While You Are In Hospital Who’s Looking After Me
Organize early on for somebody to dog sit your dog in your own home while you are in the hospital or birthing center. It should preferably someone your dog knows well. Boarding your dog or moving them another house is a less suitable option as there may be associated anxiety particularly when they arrive back home to a totally changed environment. However if this is necessary have a trial run to ensure you and your dog feel comfortable with the arrangement and to become acquainted with the people and environment where they will be staying which can make their stay less stressful. Expectant parents may feel that they would like their dogs to be present when their human baby arrives. It is not recommended that your dog is present at the baby's birth. Birthing is often a stressful experience for both the mother and the newborn. Dogs intuitively pick up on this stress and it is not productive for the first introduction to be in such an emotional setting and this goes against the philosophy of associating good things with the baby.
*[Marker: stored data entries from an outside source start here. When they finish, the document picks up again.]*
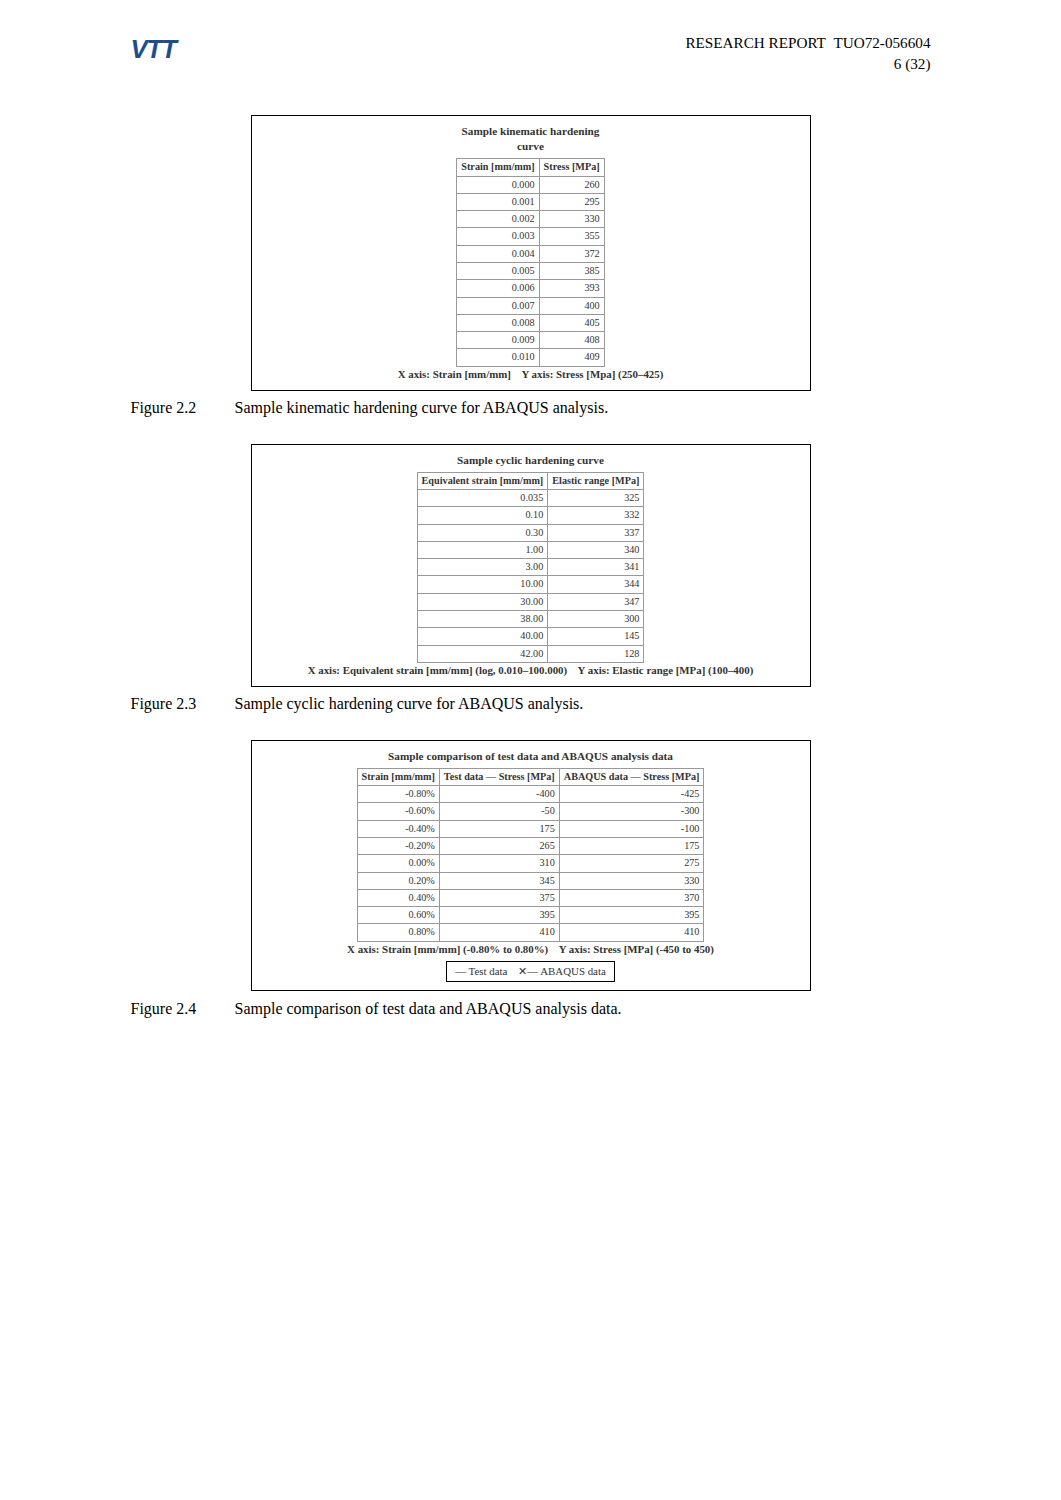VTT
RESEARCH REPORT TUO72-056604
6 (32)
Sample kinematic hardening curve
| Strain [mm/mm] | Stress [MPa] |
| --- | --- |
| 0.000 | 260 |
| 0.001 | 295 |
| 0.002 | 330 |
| 0.003 | 355 |
| 0.004 | 372 |
| 0.005 | 385 |
| 0.006 | 393 |
| 0.007 | 400 |
| 0.008 | 405 |
| 0.009 | 408 |
| 0.010 | 409 |
X axis: Strain [mm/mm] Y axis: Stress [Mpa] (250–425)
Figure 2.2 Sample kinematic hardening curve for ABAQUS analysis.
Sample cyclic hardening curve
| Equivalent strain [mm/mm] | Elastic range [MPa] |
| --- | --- |
| 0.035 | 325 |
| 0.10 | 332 |
| 0.30 | 337 |
| 1.00 | 340 |
| 3.00 | 341 |
| 10.00 | 344 |
| 30.00 | 347 |
| 38.00 | 300 |
| 40.00 | 145 |
| 42.00 | 128 |
X axis: Equivalent strain [mm/mm] (log, 0.010–100.000) Y axis: Elastic range [MPa] (100–400)
Figure 2.3 Sample cyclic hardening curve for ABAQUS analysis.
Sample comparison of test data and ABAQUS analysis data
| Strain [mm/mm] | Test data — Stress [MPa] | ABAQUS data — Stress [MPa] |
| --- | --- | --- |
| -0.80% | -400 | -425 |
| -0.60% | -50 | -300 |
| -0.40% | 175 | -100 |
| -0.20% | 265 | 175 |
| 0.00% | 310 | 275 |
| 0.20% | 345 | 330 |
| 0.40% | 375 | 370 |
| 0.60% | 395 | 395 |
| 0.80% | 410 | 410 |
X axis: Strain [mm/mm] (-0.80% to 0.80%) Y axis: Stress [MPa] (-450 to 450)
— Test data ✕— ABAQUS data
Figure 2.4 Sample comparison of test data and ABAQUS analysis data.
Your main responsibility is never to leave your baby unsupervised with your dog. Initially when both partners are home and your dog and baby are together have one partner attend to your baby and the other to your dog. Vary this between the two of you and try to ensure both partners give your dog equal attention. Try to include your dog in the day to day activities as much as possible so they do not feel neglected. Do not give your dog attention only when your baby is out of the room and then ignore them when your baby is present. This will cause your dog to associate a lack of attention with the presence of your baby which is not desirable. Whenever your baby cries try to remain calm to avoid startling your dog. If you need to leave the room separate your baby and dog.
Enabling your dog to see the baby and you but still be separated means that you can monitor your dog's response to the baby and also reward them with treats and praise when they are behaving appropriately. Your dog is also likely to remain calmer and feels like a part of the family if they can still see you. Eventually, your dog may socially follow you around the house while you attend to your baby. This is fine and helps future interactions between the child and your dog as long as you can comfortably control your dog with voice commands. If your dog does not respond well to voice commands they should never be in a situation where they are not separated from the baby. If you need to leave the room safely and secure separate your baby and dog.
How To Prepare Your Dog For The Arrival Of Newborn
After reading the article you should cope easily and smoothly with the addition of another very special member of the family. If you prepare early for the major change it will give your dog plenty of time to make adjustments to the new changes in the household. Remember that dogs that are well prepared adjust very well to the addition of a new baby without any problems.